The couple own and operate Warm Colors Apiary on South Mill River Road in South Deerfield, where Saturday they hosted the free event with lectures, a cooking demonstration, mead contest and honey and mead samplings.
“We do it to celebrate the honeybee. The honeybee is the only insect we get food from,” Bonita Conlon said. Beeswax also has a variety of uses, she said, including the candles the apiary sells, alongside honey, bee hives and queen bees.
“They’re like the Swiss army knives of the insect world,” Conlon said.
An Ohio native himself, Dan Conlon says Massachusetts and the area have strong beekeeping roots. The Rev. Lorenzo Langstroth, one-time minister of the Second Congregational Church in Greenfield, in the 1800s, invented what is now the world-standard artificial beehive.
Saturday afternoon, Hugh L’Etoile, 3, applied himself seriously to the comparative honey sampling. His sister Edith, 11∕2 months old, slept.
Their mother, Robin L’Etoile, said the family had just come to check it out. The L’Etoiles are farmers themselves in Northfield and while they do not raise bees they do grow buckwheat, among the favored honeybee food sources.
The bees forbore from demonstrating their other knife-like property, keeping mostly to themselves and to the sticky necks of honey bottles.
“I can’t think of anything better to do on a fall afternoon,” said Scott Franklin of Connecticut.
Franklin and Jill Morawski, also of Connecticut, attended the festival by chance, stopping off during a bicycle ride from Northampton on one of the several routes of the Northampton Cycling Club’s BikeFest. The two said they stopped taking the ride too seriously after repeated issues with flat tires delayed their start.
Others were there with a purpose. Will Savitri, a co-owner of Green River Ambrosia, delivered a lecture on the art of mead-making to more than a dozen listeners and quite a few in attendance were aspiring beekeepers, several having learned from Dan Conlon.
In addition to selling honey, Conlon breeds bees, teaches beekeeping and sells frame hives and bees.
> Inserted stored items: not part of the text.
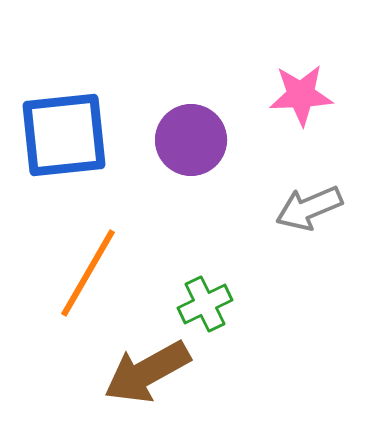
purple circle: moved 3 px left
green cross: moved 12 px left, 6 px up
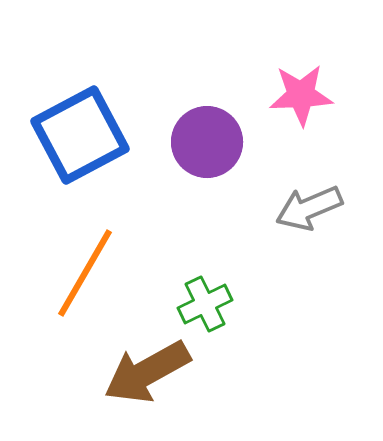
blue square: moved 16 px right; rotated 22 degrees counterclockwise
purple circle: moved 16 px right, 2 px down
orange line: moved 3 px left
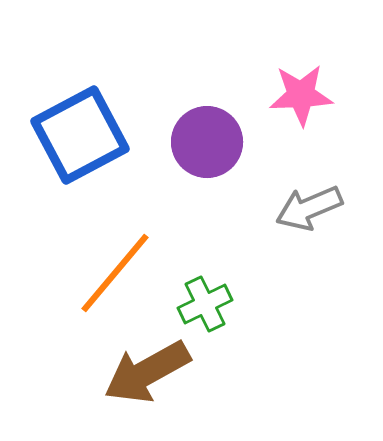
orange line: moved 30 px right; rotated 10 degrees clockwise
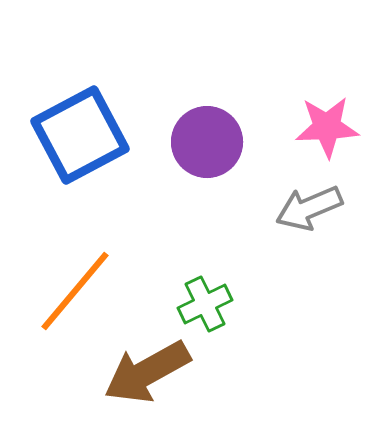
pink star: moved 26 px right, 32 px down
orange line: moved 40 px left, 18 px down
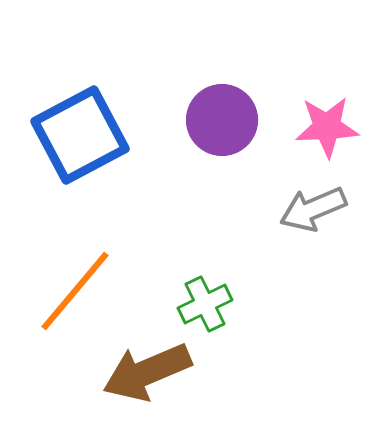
purple circle: moved 15 px right, 22 px up
gray arrow: moved 4 px right, 1 px down
brown arrow: rotated 6 degrees clockwise
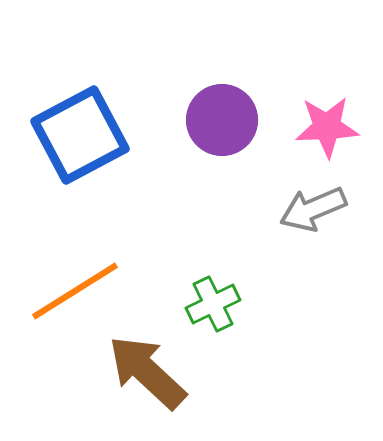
orange line: rotated 18 degrees clockwise
green cross: moved 8 px right
brown arrow: rotated 66 degrees clockwise
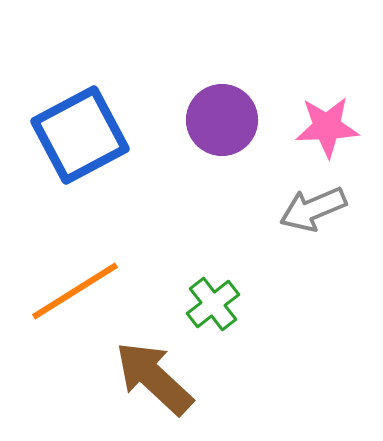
green cross: rotated 12 degrees counterclockwise
brown arrow: moved 7 px right, 6 px down
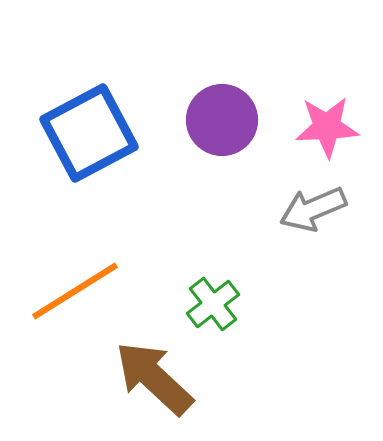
blue square: moved 9 px right, 2 px up
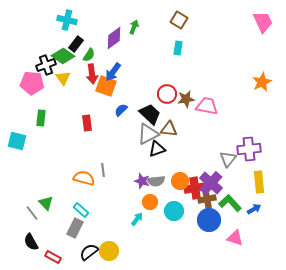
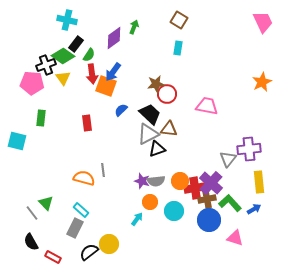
brown star at (186, 99): moved 30 px left, 15 px up
yellow circle at (109, 251): moved 7 px up
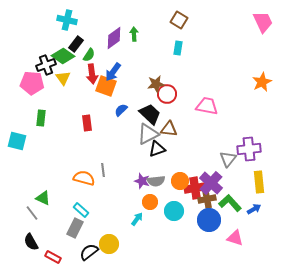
green arrow at (134, 27): moved 7 px down; rotated 24 degrees counterclockwise
green triangle at (46, 203): moved 3 px left, 5 px up; rotated 21 degrees counterclockwise
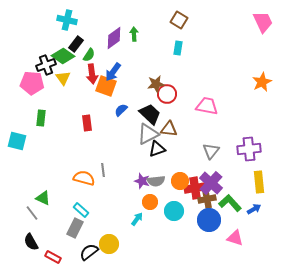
gray triangle at (228, 159): moved 17 px left, 8 px up
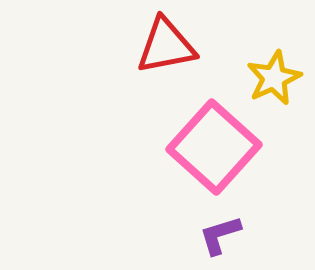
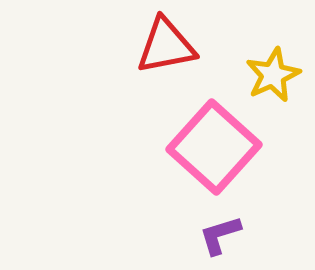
yellow star: moved 1 px left, 3 px up
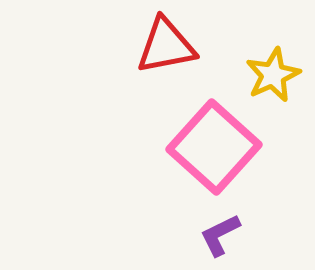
purple L-shape: rotated 9 degrees counterclockwise
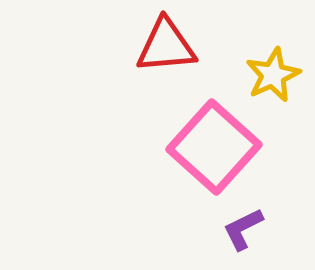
red triangle: rotated 6 degrees clockwise
purple L-shape: moved 23 px right, 6 px up
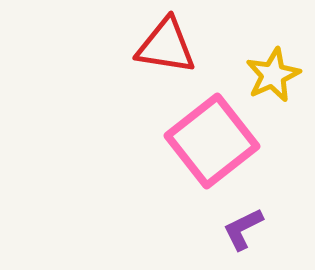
red triangle: rotated 14 degrees clockwise
pink square: moved 2 px left, 6 px up; rotated 10 degrees clockwise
Student Nick Moscaritolo of Greenfield said he recently took a course in beekeeping offered by Clifford Hatch of Upinngil Farm because it showed up in the Greenfield Community College course offerings, and has since begun to work part time for Dan Conlon and expects to sell his first batch of honey by the beginning of April.
“I love the outdoors. I like working with bees and having two thousand friends that buzz around,” he said.